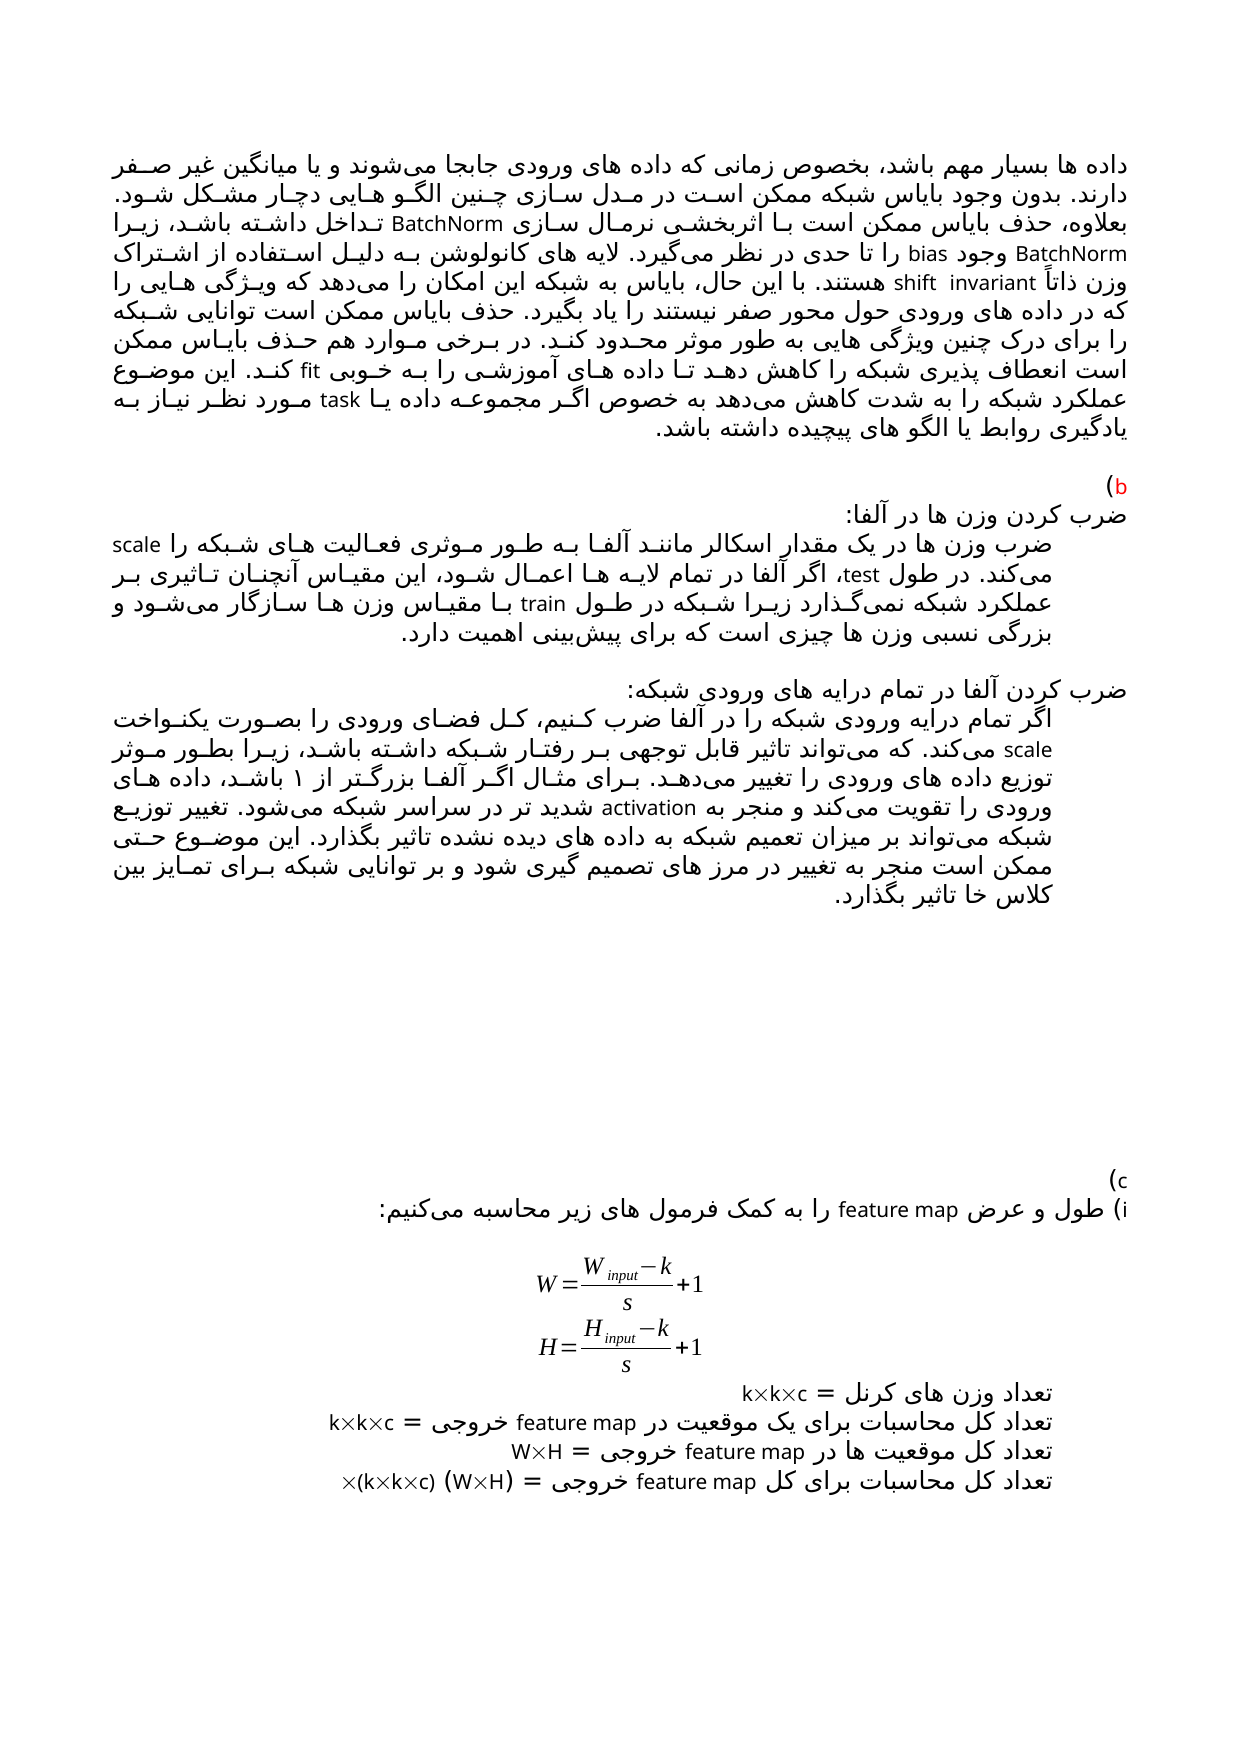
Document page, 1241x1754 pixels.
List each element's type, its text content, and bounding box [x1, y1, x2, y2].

text تعداد کل محاسبات برای یک موقعیت در feature map خروجی = kkc [112, 1407, 1053, 1436]
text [112, 1436, 1053, 1466]
text اگر تمام درایه ورودی شبکه را در آلفا ضرب کنیم، کل فضای ورودی را بصورت یکنواخت scale می‌کند. که می‌تواند تاثیر قابل توجهی بر رفتار شبکه داشته باشد، زیرا بطور موثر توزیع داده های ورودی را تغییر می‌دهد. برای مثال اگر آلفا بزرگتر از ۱ باشد، داده های ورودی را تقویت می‌کند و منجر به activation شدید تر در سراسر شبکه می‌شود. تغییر توزیع شبکه می‌تواند بر میزان تعمیم شبکه به داده های دیده نشده تاثیر بگذارد. این موضوع حتی ممکن است منجر به تغییر در مرز های تصمیم گیری شود و بر توانایی شبکه برای تمایز بین کلاس خا تاثیر بگذارد. [112, 704, 1053, 909]
text ضرب کردن وزن ها در آلفا: [112, 501, 1128, 530]
text ضرب وزن ها در یک مقدار اسکالر مانند آلفا به طور موثری فعالیت های شبکه را scale می‌کند. در طول test، اگر آلفا در تمام لایه ها اعمال شود، این مقیاس آنچنان تاثیری بر عملکرد شبکه نمی‌گذارد زیرا شبکه در طول train با مقیاس وزن ها سازگار می‌شود و بزرگی نسبی وزن ها چیزی است که برای پیش‌بینی اهمیت دارد. [112, 530, 1053, 647]
text i) طول و عرض feature map را به کمک فرمول های زیر محاسبه می‌کنیم: [112, 1194, 1128, 1224]
text ضرب کردن آلفا در تمام درایه های ورودی شبکه: [112, 675, 1128, 704]
text b) [112, 471, 1128, 501]
text تعداد وزن های کرنل = kkc [112, 1378, 1053, 1407]
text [112, 1466, 1053, 1495]
text c) [112, 1165, 1128, 1194]
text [112, 150, 1128, 443]
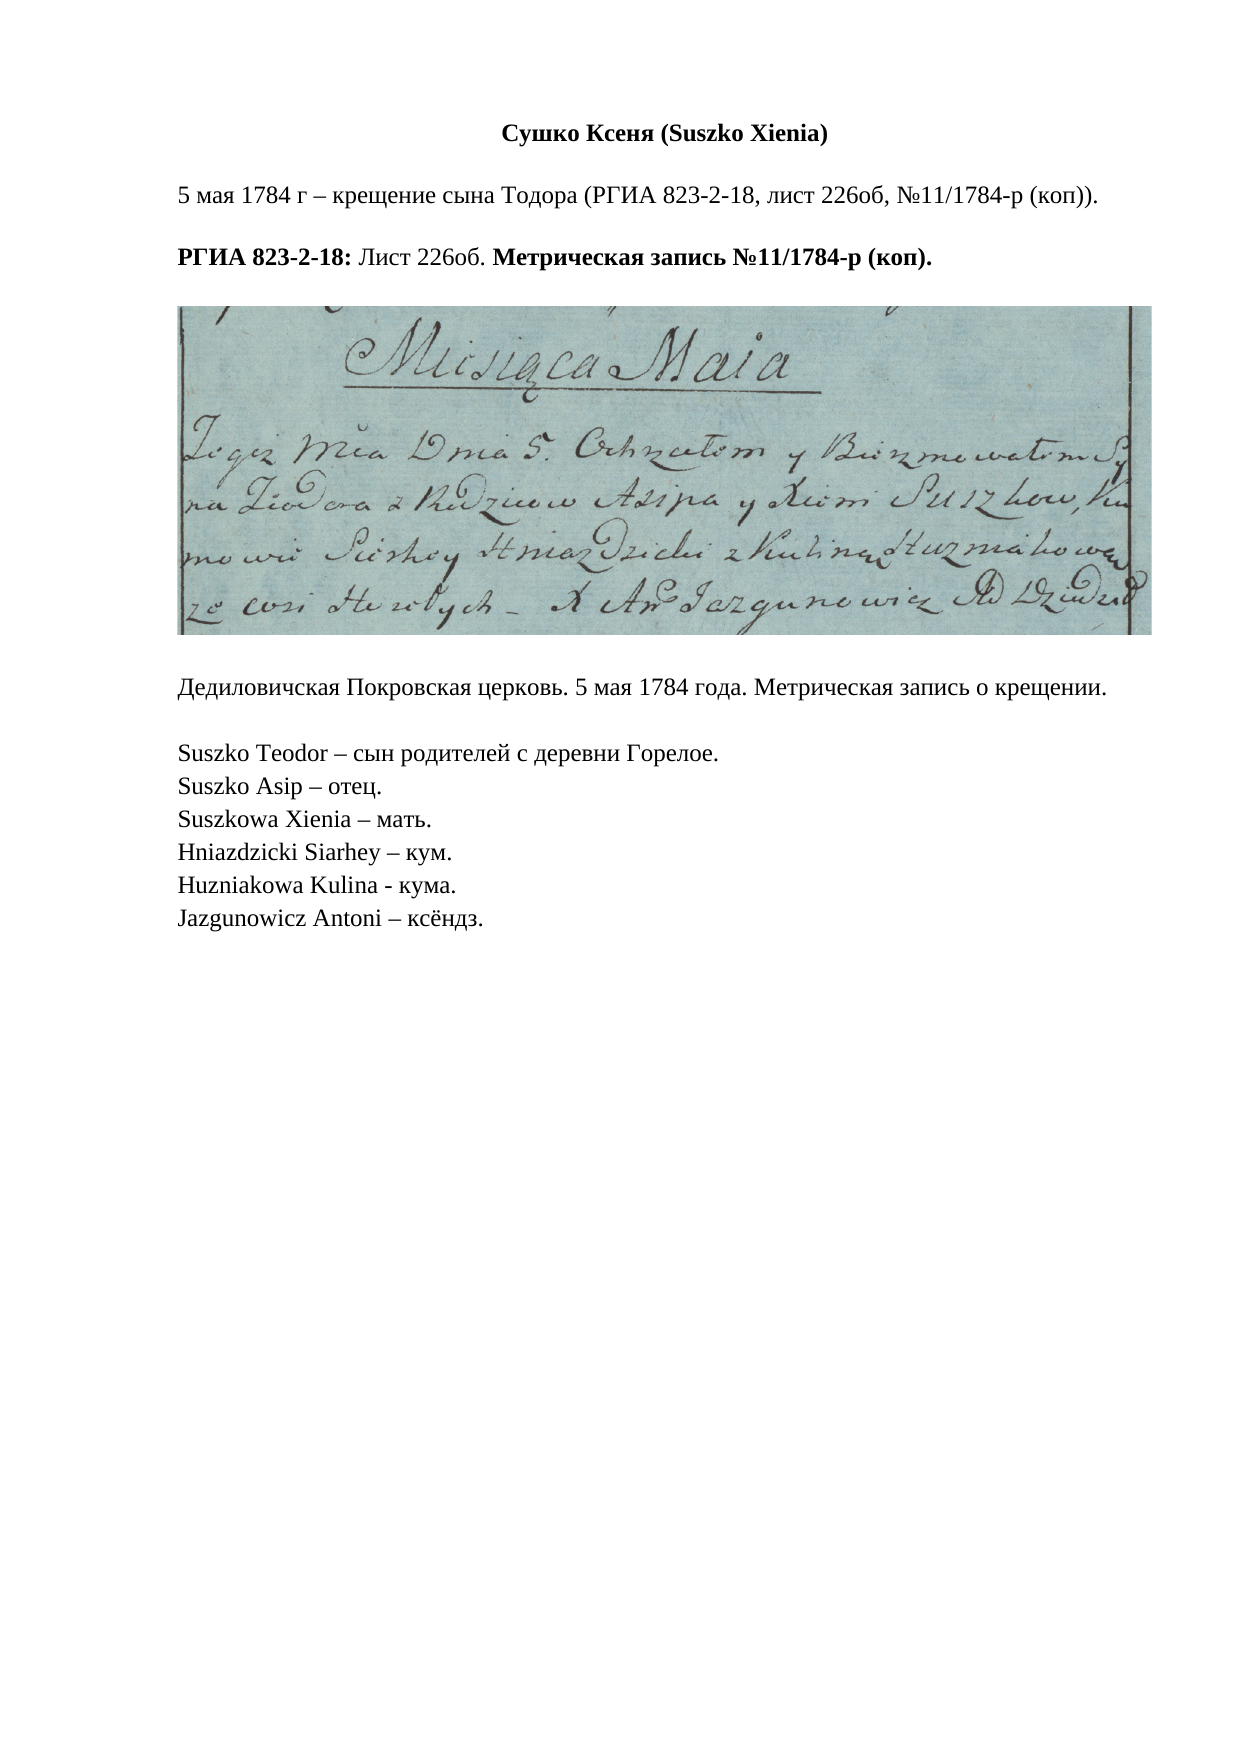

- - -

Look through the entries above; copy every line holding the string "feature".

__EXERCISE RESULT__.
text تعداد کل محاسبات برای یک موقعیت در feature map خروجی = kkc [112, 1407, 1053, 1436]
text i) طول و عرض feature map را به کمک فرمول های زیر محاسبه می‌کنیم: [112, 1194, 1128, 1224]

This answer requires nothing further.